Both the line containing "non-Hodgkin's type, Low" and the line containing "staining by immunohistochemistry" belong to the span. Output exactly that span from the listing below, and nothing outside it.

= = = = = = =

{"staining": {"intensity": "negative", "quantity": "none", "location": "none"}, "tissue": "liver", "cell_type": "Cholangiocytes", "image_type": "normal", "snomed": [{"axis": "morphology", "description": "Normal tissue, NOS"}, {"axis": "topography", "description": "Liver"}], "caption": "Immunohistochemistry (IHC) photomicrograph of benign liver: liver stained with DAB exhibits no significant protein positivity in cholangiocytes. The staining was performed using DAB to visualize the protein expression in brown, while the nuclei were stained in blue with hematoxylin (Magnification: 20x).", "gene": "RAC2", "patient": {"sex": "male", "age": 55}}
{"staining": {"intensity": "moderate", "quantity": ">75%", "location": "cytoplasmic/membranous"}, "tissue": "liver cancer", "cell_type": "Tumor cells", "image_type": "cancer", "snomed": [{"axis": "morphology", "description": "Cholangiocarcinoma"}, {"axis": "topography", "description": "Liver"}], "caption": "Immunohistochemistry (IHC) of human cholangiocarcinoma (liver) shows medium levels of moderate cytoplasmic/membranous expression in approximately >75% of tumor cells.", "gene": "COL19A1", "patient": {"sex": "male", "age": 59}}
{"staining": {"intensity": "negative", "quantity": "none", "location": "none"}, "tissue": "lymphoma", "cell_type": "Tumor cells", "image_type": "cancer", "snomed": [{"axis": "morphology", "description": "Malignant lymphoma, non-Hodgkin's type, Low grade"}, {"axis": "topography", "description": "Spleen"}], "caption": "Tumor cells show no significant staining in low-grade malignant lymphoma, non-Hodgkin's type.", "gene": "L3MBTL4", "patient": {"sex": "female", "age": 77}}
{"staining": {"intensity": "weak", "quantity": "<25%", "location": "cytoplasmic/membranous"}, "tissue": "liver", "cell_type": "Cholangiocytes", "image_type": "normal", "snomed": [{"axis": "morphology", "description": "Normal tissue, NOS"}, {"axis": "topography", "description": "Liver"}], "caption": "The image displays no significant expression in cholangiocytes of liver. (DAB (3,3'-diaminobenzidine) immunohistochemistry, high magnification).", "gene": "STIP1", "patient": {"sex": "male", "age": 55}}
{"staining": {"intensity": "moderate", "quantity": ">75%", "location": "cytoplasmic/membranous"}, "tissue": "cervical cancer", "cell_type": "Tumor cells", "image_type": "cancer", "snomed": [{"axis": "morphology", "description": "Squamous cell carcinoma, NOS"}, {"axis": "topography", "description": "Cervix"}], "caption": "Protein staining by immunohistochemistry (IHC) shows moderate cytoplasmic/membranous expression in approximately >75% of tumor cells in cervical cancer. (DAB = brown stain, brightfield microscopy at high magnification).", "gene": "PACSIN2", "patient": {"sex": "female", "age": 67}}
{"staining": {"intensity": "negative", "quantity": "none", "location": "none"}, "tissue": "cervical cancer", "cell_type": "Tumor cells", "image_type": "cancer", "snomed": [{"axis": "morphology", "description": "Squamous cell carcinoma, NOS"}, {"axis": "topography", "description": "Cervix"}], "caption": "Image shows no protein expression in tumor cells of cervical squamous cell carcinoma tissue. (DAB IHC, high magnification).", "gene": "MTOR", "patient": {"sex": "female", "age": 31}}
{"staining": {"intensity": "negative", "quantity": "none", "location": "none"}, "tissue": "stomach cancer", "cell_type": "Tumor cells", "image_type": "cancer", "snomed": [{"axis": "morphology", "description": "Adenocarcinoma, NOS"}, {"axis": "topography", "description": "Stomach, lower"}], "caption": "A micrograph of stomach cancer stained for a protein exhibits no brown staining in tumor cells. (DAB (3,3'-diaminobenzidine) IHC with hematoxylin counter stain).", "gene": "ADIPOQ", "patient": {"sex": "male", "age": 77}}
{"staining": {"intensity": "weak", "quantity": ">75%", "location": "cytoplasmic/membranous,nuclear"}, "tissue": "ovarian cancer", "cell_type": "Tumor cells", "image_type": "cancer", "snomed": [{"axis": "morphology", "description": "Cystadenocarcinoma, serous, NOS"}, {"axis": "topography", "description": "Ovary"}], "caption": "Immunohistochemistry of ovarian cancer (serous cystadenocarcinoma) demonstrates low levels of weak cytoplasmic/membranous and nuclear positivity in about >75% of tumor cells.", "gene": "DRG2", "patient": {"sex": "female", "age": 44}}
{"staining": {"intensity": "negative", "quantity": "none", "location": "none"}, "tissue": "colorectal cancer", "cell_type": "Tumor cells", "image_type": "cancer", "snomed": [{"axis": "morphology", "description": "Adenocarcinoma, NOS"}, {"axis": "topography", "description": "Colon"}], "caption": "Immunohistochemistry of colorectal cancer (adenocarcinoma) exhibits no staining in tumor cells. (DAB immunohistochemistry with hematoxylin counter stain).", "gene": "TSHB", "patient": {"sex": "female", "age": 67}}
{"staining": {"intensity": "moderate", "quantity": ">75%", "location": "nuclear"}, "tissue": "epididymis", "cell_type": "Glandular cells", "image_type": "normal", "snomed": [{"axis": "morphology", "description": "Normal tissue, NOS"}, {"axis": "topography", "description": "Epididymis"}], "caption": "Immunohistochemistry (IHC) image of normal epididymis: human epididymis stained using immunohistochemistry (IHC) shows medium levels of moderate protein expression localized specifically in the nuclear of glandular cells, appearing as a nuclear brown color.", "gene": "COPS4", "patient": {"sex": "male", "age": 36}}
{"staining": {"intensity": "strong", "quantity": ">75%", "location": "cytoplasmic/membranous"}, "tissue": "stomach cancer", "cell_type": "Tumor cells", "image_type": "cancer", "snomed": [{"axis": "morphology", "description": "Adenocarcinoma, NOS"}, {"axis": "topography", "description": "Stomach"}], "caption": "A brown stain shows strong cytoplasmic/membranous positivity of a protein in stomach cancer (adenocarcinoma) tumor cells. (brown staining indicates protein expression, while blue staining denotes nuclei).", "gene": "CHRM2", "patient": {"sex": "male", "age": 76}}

= = = = = = =

• **EXERCISE RESULT**
{"staining": {"intensity": "negative", "quantity": "none", "location": "none"}, "tissue": "lymphoma", "cell_type": "Tumor cells", "image_type": "cancer", "snomed": [{"axis": "morphology", "description": "Malignant lymphoma, non-Hodgkin's type, Low grade"}, {"axis": "topography", "description": "Spleen"}], "caption": "Tumor cells show no significant staining in low-grade malignant lymphoma, non-Hodgkin's type.", "gene": "L3MBTL4", "patient": {"sex": "female", "age": 77}}
{"staining": {"intensity": "weak", "quantity": "<25%", "location": "cytoplasmic/membranous"}, "tissue": "liver", "cell_type": "Cholangiocytes", "image_type": "normal", "snomed": [{"axis": "morphology", "description": "Normal tissue, NOS"}, {"axis": "topography", "description": "Liver"}], "caption": "The image displays no significant expression in cholangiocytes of liver. (DAB (3,3'-diaminobenzidine) immunohistochemistry, high magnification).", "gene": "STIP1", "patient": {"sex": "male", "age": 55}}
{"staining": {"intensity": "moderate", "quantity": ">75%", "location": "cytoplasmic/membranous"}, "tissue": "cervical cancer", "cell_type": "Tumor cells", "image_type": "cancer", "snomed": [{"axis": "morphology", "description": "Squamous cell carcinoma, NOS"}, {"axis": "topography", "description": "Cervix"}], "caption": "Protein staining by immunohistochemistry (IHC) shows moderate cytoplasmic/membranous expression in approximately >75% of tumor cells in cervical cancer. (DAB = brown stain, brightfield microscopy at high magnification).", "gene": "PACSIN2", "patient": {"sex": "female", "age": 67}}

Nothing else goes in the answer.